Вызвавшая идеологическую волну кампания в общественных науках отразилась и на страницах главного идеологического органа — журнала «Большевик». В нем появилась редакционная статья «Советская общественная наука на современном этапе». В ее начале традиционно подчеркивался высокий, несоизмеримо выше, чем в капиталистических странах, уровень советского обществознания (куда включали и историю). Касаясь положения дел в исторической науке, авторы делали акцент на достижениях. Назывались «История гражданской войны в СССР», «История дипломатии», в положительном ключе упоминался «ряд специальных исследований по древней истории Руси, по истории Кавказа, по истории Средней Азии, по истории международных отношений»[457]. Очевидно, что под исследованиями по истории Руси понимаются в первую очередь сочинения Б. Д. Грекова, возможно М. Н. Тихомирова и Д. С. Лихачева. История Кавказа — это, скорее всего, труды Б. А. Куфтина и Б. Б. Пиотровского. Остальные идентифицировать сложнее. Например, под работами по истории Средней Азии можно понимать «Историю Казахской ССР», но уже тогда книга подверглась критике.

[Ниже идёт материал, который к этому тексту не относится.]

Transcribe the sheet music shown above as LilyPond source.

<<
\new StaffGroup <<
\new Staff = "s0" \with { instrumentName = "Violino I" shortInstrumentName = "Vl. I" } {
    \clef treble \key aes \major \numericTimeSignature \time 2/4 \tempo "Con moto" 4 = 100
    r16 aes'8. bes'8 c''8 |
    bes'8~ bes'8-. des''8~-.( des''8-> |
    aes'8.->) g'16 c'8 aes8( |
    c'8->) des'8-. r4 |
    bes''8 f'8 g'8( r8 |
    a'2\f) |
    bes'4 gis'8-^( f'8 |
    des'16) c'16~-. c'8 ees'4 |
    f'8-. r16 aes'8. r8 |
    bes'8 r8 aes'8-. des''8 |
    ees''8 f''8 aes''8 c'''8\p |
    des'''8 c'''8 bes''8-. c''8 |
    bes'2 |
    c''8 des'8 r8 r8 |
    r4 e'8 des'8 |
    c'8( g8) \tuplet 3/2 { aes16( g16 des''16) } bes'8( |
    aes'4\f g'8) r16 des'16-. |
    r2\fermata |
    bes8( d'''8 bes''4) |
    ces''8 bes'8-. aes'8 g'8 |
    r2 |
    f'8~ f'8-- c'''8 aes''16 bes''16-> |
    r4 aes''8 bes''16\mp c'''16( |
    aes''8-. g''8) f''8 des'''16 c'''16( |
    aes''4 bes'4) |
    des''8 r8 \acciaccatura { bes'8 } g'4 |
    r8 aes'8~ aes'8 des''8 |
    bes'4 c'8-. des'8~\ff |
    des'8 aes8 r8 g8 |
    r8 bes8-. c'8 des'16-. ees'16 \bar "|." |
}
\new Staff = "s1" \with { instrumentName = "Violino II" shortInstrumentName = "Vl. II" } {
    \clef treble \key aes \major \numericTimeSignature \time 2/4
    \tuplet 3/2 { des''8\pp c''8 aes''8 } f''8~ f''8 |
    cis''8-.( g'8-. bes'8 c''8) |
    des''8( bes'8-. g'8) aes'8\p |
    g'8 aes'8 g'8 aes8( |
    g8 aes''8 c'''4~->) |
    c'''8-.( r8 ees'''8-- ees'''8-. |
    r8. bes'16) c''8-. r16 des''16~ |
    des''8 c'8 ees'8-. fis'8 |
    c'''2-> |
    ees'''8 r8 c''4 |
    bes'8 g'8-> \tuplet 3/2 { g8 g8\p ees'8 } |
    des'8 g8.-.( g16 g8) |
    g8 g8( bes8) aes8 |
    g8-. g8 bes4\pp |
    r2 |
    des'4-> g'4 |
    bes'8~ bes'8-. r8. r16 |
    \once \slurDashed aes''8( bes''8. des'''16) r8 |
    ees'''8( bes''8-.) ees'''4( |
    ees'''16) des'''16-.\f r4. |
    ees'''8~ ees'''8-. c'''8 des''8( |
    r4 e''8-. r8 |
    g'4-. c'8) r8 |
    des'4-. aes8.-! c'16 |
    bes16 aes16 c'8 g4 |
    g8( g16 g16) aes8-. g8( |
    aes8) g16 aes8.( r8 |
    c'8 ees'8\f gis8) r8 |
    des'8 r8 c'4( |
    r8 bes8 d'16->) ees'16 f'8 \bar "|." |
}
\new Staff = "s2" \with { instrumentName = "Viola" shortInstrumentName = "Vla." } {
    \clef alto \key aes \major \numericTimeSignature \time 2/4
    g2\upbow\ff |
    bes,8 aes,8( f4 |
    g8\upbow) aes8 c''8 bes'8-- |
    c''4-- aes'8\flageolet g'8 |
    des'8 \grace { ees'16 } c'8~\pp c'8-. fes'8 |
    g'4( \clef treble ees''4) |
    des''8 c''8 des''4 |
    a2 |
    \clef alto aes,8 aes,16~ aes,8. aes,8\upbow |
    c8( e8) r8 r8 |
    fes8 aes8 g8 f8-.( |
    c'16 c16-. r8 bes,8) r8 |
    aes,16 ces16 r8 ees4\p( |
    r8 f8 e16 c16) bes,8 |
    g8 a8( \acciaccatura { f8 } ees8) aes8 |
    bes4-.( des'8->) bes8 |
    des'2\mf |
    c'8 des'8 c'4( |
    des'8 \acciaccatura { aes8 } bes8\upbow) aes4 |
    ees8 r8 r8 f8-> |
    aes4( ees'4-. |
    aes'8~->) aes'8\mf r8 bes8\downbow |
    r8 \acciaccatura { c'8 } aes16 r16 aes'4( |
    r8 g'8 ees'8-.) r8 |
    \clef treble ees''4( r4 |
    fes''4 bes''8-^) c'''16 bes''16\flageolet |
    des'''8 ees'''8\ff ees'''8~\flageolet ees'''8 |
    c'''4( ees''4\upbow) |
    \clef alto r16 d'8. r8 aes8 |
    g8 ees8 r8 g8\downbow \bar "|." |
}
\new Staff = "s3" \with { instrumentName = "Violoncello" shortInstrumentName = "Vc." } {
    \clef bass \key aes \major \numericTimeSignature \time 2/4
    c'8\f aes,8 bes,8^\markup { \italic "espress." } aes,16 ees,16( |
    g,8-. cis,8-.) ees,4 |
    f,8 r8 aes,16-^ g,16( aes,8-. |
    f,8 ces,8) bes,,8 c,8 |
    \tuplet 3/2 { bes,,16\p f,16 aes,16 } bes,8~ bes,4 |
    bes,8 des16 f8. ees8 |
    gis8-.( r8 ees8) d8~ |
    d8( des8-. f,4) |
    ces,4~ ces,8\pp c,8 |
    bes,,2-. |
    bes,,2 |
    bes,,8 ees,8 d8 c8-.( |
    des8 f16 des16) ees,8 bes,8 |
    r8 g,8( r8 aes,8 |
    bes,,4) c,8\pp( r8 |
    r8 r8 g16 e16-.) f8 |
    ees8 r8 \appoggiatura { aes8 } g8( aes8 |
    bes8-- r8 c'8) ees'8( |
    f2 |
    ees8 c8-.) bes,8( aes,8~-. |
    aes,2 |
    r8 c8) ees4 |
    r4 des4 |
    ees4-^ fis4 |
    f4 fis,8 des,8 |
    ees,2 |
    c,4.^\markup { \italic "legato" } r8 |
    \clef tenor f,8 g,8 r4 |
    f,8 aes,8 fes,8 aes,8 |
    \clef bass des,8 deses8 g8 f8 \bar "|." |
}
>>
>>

Но вскоре относительно позитивная часть по законам большевистской критики сменилась перечнем недостатков. К ним причислили недостаточную разработку происхождения славянских народов, их исторических связей и формирования древнерусского государства. «При решении вопросов… историки обнаруживают крайнюю методологическую слабость и зачастую скатываются на позиции школы Покровского»[458]. По мнению авторов, историки мало занимаются советским периодом. Серьезные промахи в написании историй национальных республик. Так, обнаруживались ошибки в «Истории Казахской ССР» и «Истории Украины». Четко указывалось: «Наши советские историки должны обратить особое внимание на исследование и освещение истории совместной борьбы народов СССР против чужеземных захватчиков, против царизма и помещичье-капиталистического гнета, а также на историю социалистических преобразований в советских республиках»[459]. В духе выводов после критики сочинений М. Зощенко и А. Ахматовой делалось заключение, что недостатки связаны с тем, что многие обществоведы «оторвались от жизни, уходят от вопросов практической борьбы». Подчеркивалось: «Научный работник в нашей стране — общественный деятель. Он не может быть аполитичным»[460].
Важность новых идеологических установок требовала реакции со стороны партийных ячеек, расположенных в образовательных и исследовательских учреждениях. В Институте истории АН СССР сначала состоялось закрытое партийное собрание, прошедшее в два дня, 9 и 11 октября 1946 г.
Собрание открыл секретарь партячейки института Л. М. Иванов. Он отметил, что в институте слабо развернута работа над теоретическими вопросами. Особую пользу, по его мнению, должны принести регулярные доклады с критикой буржуазной историографии. Особенно автор доклада отметил отсутствие подлинной критики и самокритики: «Научная критика в Институте запущена, критика дается, взирая на лица. Неверные положения в работе Державина до сих пор не получили отпора; не обсуждена работа Мавродина, хотя многие ее осуждают. Когда стали ясны срывы в работе сектора новой истории, то сотрудники не решались выступать с критикой работы руководства сектора… Отзывы на законченные работы часто даются исходя из приятельских отношений, например, проф. Тихомиров дал положительный отзыв на работу о “Холопах” чл. — корр. Яковлева, хотя внутренне с ее положениями был не согласен»[461].
Следом выступила А. М. Панкратова, которая сказала, что «сейчас наступила новая фаза идеологической борьбы — борьба за превосходство Советского Союза»[462].